When I asked whether or not he thought the eclipse would have any noticeable effect like triggering a feeding spell or a topwater bite, McClelland quickly replied: "You bet it will."

Alabama's Randy Howell, another MLF pro and the 2014 Bassmaster Classic champion, agreed.

"I would think that it could cause a feeding frenzy," said Howell. "Anytime the sky goes dark in the summer, fish rise up into the shallows and feed on top more. I think that throwing a Livingston Walking Boss Part II would be dynamite!"

Rounding things out on this topic is Arkansas pro Scott Suggs, winner of the 2007 FLW Tour Forrest Wood Cup title and its $1-million- dollar winner's payday.

"Bottom line here, this is something new, even to older people," said Suggs, winner of the 2015 MLF Summit Cup title in Maine. "So I'm not sure anybody really knows what will happen during the eclipse.

"Will the deer get up and move, will the fish really bite more, what effect will it have on the tides?," he added. "Or will it not have any effect on anything at all? It's really a question more so than it is an answer."

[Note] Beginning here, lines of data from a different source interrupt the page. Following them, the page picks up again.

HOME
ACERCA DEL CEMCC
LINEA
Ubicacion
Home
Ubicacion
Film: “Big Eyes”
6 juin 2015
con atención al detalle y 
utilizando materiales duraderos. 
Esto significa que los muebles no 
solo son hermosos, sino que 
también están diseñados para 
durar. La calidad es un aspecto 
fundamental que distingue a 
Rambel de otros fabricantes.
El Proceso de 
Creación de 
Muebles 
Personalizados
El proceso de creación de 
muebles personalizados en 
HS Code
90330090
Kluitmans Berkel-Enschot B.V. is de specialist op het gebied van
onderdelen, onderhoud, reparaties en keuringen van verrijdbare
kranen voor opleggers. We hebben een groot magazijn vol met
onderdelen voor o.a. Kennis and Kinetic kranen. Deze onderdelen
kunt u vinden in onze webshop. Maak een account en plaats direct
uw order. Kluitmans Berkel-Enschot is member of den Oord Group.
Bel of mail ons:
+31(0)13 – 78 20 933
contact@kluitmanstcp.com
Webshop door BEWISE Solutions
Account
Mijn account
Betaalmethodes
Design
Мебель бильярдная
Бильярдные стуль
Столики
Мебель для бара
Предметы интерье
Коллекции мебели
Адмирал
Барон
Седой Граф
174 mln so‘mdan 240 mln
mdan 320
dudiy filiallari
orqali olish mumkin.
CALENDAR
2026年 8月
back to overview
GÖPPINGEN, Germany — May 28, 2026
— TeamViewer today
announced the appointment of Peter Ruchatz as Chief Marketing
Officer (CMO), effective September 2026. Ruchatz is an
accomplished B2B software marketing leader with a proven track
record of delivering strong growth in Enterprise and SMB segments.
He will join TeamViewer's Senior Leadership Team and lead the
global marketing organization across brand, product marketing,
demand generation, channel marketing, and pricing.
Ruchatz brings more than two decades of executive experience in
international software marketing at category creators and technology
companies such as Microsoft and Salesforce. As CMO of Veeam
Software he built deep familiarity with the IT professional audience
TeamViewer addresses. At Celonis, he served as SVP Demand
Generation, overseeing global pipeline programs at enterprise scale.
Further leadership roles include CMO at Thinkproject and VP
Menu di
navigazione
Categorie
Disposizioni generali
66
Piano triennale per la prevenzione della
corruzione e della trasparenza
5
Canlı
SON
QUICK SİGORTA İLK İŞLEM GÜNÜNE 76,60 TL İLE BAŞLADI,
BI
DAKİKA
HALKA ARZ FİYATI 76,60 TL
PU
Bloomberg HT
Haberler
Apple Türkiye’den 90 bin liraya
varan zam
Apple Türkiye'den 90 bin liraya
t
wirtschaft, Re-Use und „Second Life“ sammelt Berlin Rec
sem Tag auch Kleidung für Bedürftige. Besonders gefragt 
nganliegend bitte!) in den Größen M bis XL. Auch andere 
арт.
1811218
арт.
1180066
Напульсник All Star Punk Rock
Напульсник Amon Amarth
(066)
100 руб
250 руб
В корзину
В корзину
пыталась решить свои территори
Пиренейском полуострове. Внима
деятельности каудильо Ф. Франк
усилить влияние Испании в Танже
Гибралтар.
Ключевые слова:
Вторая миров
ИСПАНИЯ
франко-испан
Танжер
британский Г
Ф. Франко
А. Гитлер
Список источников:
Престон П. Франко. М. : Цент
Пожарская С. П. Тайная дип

Suggs does have a solid idea for how to spend the day out on the water during the eclipse, bass fishing in the name of science.

"To really figure this out, you need a true test with two guys in a boat," grinned Suggs.

"One can throw a topwater, the other can flip into heavy brush. If it's a panic deal, then the fish might hold tight to cover, their strike zone will be smaller, and that's probably the way to catch them."

"If it's more of a feeding frenzy kind of a deal, then the topwater bite might shine and that's the way that you'll catch them."

"Fishing that way with two guys doing two totally different things in the same boat, that's the only way to get a true test of what will happen during an eclipse and how best to fish

during one."

Sounds like a good hypothesis to me.

Hey boss, can I have the day off on August 21? I want to go fishing, all in the name of science, of course.